Sample is immutable. Derive new ones with .with_label(...) / .replace(**kwargs).

class SampleStore(Engine, Protocol):
name: str
async def put(self, sample: Sample) -> SampleId: ...
async def get(self, id: SampleId) -> Sample | None: ...
async def find(
self,
*,
where: Callable[[Sample], bool] | None = None,
near: bytes | Region | None = None, # nearest-neighbour over embedding
limit: int = 50,
) -> Sequence[Sample]: ...
async def remove(self, id: SampleId) -> None: ...

The same Engine machinery used for recognizers and caches gives sample stores a capabilities set. A store that does not implement embedding search declares without Capability.NEAREST_NEIGHBOUR, and construction reports an actionable error when something asks for find(near=...) against it — before you load anything.

CapabilityMeaning
NEAREST_NEIGHBOURSupports find(near=...)
PERSISTENTSurvives process restart
EMBEDDED_INDEXComputes embeddings on put without an external call
FactoryClassBackendExtraCapabilities
samples.fs(path)FileSystemSampleStorecrops on disk + samples.jsonlcorePERSISTENT
samples.sqlite(path)SqliteSampleStoreone row per sample, BLOB cropscorePERSISTENT
samples.pgvector(dsn, dim=...)PgvectorSampleStorePostgres + pgvectorpgvectorPERSISTENT, NEAREST_NEIGHBOUR
samples.layered(fs=, index=)LayeredSampleStoreone store for bytes, another for embeddingscoreunion of children
samples.memory()InMemorySampleStoredict + in-memory NumPy indexcoreNEAREST_NEIGHBOUR (no persistence)

samples.layered(...) is the common production shape: filesystem for the crops, pgvector for nearest-neighbour. Lookups dispatch to whichever child has the relevant capability.
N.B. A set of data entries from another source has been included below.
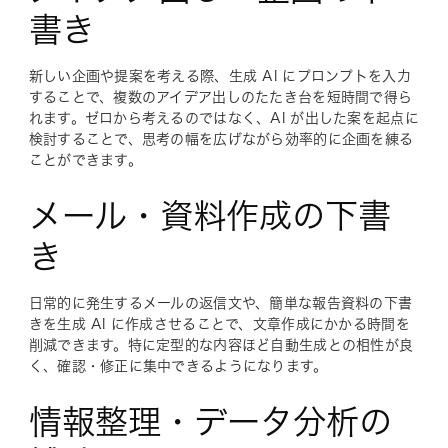
書き
新しい企画や提案を考える際、生成 AI にプロンプトを入力
することで、複数のアイデア出しのたたき台を短時間で得ら
れます。ゼロから考えるのではなく、AI が出した案を起点に
検討することで、思考の幅を広げながら効率的に企画を練る
ことができます。
メール・資料作成の下書
き
日常的に発生するメールの返信文や、簡単な報告資料の下書
きを生成 AI に作成させることで、文章作成にかかる時間を
削減できます。特に定型的な内容ほど自動生成との相性が良
く、確認・修正に集中できるようになります。
情報整理・データ分析の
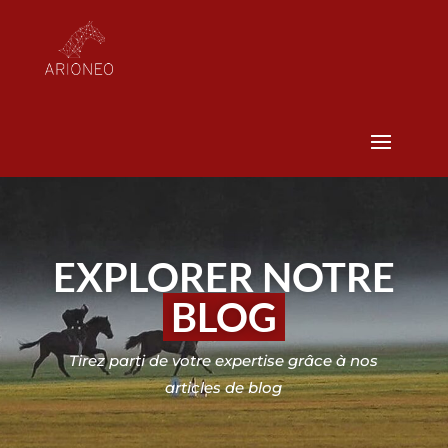
EXPLORER NOTRE
BLOG
Tirez parti de votre expertise grâce à nos
articles de blog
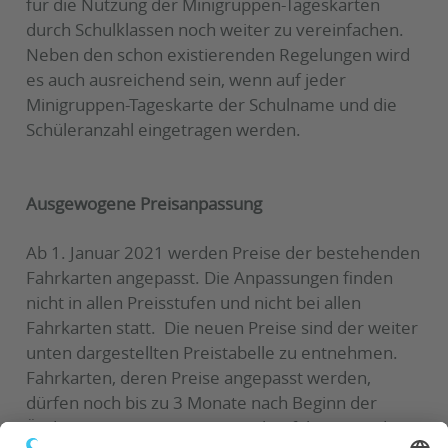
für die Nutzung der Minigruppen-Tageskarten
durch Schulklassen noch weiter zu vereinfachen.
Neben den schon existierenden Regelungen wird
es auch ausreichend sein, wenn auf jeder
Minigruppen-Tageskarte der Schulname und die
Schüleranzahl eingetragen werden.
Ausgewogene Preisanpassung
Ab 1. Januar 2021 werden Preise der bestehenden
Fahrkarten angepasst. Die Anpassungen finden
nicht in allen Preisstufen und nicht bei allen
Fahrkarten statt. Die neuen Preise sind der weiter
unten dargestellten Preistabelle zu entnehmen.
Fahrkarten, deren Preise angepasst werden,
dürfen noch bis zu 3 Monate nach Beginn der
Änderungen (31. März 2021) abgefahren werden.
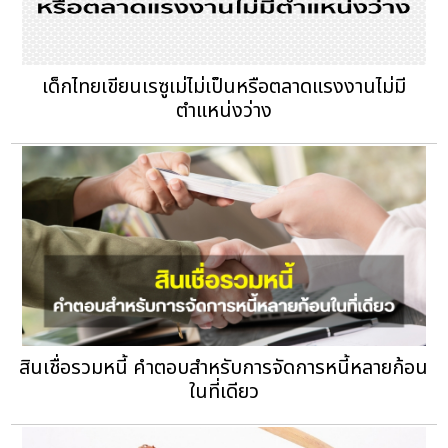
เด็กไทยเขียนเรซูเม่ไม่เป็นหรือตลาดแรงงานไม่มี
ตำแหน่งว่าง
สินเชื่อรวมหนี้ คำตอบสำหรับการจัดการหนี้หลายก้อน
ในที่เดียว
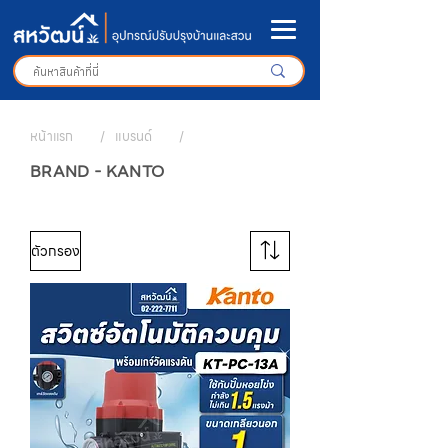
หน้าแรก
/
แบรนด์
/
BRAND - KANTO
ตัวกรอง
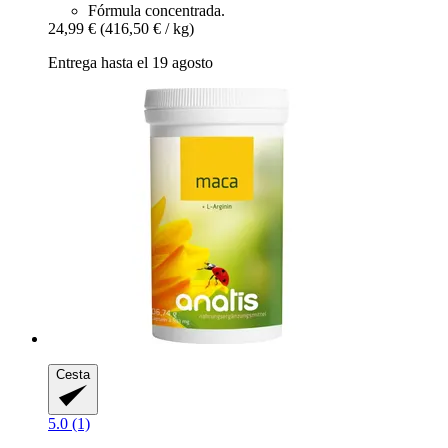
Fórmula concentrada.
24,99 €
(416,50 € / kg)
Entrega hasta el 19 agosto
Cesta
5.0 (1)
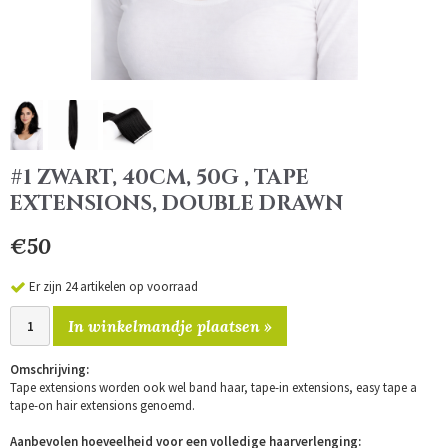
#1 ZWART, 40CM, 50G , TAPE
EXTENSIONS, DOUBLE DRAWN
€50
Er zijn 24 artikelen op voorraad
In winkelmandje plaatsen »
Omschrijving:
Tape extensions worden ook wel band haar, tape-in extensions, easy tape a
tape-on hair extensions genoemd.
Aanbevolen hoeveelheid voor een volledige haarverlenging:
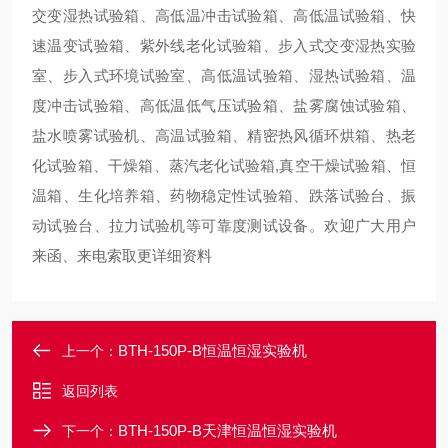
交变湿热试验箱、高低温冲击试验箱、高低温试验箱、快
速温变试验箱、紫外线老化试验箱、步入式交变湿热实验
室、步入式环境试验室、
高低温试验箱、湿热试验箱、温
度冲击试验箱、高低温低气压试验箱、盐雾腐蚀试验箱、
盐水喷雾试验机、高温试验箱、精密热风循环烘箱、热老
化试验箱、干燥箱、蒸汽老化试验箱
,
真空干燥试验箱
、恒
温箱、生化培养箱、药物稳定性试验箱、跌落试验台、振
动试验台、拉
力试验机等可靠度测试设备。欢迎广大用户
来函、来电索取更详细资料
BTH-150P-B恒温恒湿实验机
上一个：
返回列表
BTH-150P-B天津恒温恒湿实验机
下一个：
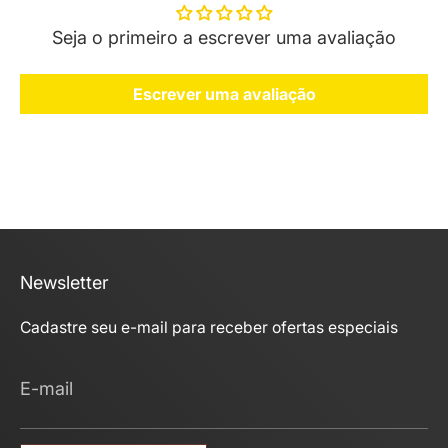
Seja o primeiro a escrever uma avaliação
Escrever uma avaliação
Newsletter
Cadastre seu e-mail para receber ofertas especiais
E-mail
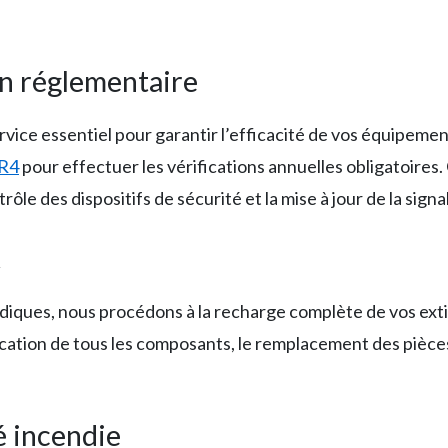
on réglementaire
ice essentiel pour garantir l’efficacité de vos équipemen
R4
pour effectuer les vérifications annuelles obligatoires.
trôle des dispositifs de sécurité et la mise à jour de la signa
t
iodiques, nous procédons à la recharge complète de vos ext
cation de tous les composants, le remplacement des pièces
é incendie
If your store has EMBEDDED_INDEX, it embeds on put. Otherwise pass an embedder when constructing the store, or write sample.embedding yourself before put:

from scriva.embedders import OpenAIEmbedder
store = samples.pgvector(
dsn,
dim=1536,
embedder=OpenAIEmbedder(model="text-embedding-3-small"),
)

The embedder protocol is the same one used by Cache.vector and classify.embedding — any ImageEmbedder works.

  • Cached recognitions. That is what Cache is for. A cache keys on the crop hash; a sample store keys on identity and embedding. They look similar but solve different problems.
  • Pipeline events. Subscribe to the event stream and write your own log; events are not regions.
  • Raw pages without a region. Samples are crops. Persist whole pages through Document plugins or your own application layer.

Implement the protocol. Two common patterns:

  • Redis + S3. S3 for crops, Redis for the JSONL index. Five lines on top of redis.asyncio + aioboto3.
  • MinIO + DuckDB. Same shape, fully on-prem. DuckDB’s vector extension handles find(near=...) once you set Capability.NEAREST_NEIGHBOUR.

The protocol is intentionally narrow so the surface stays writeable.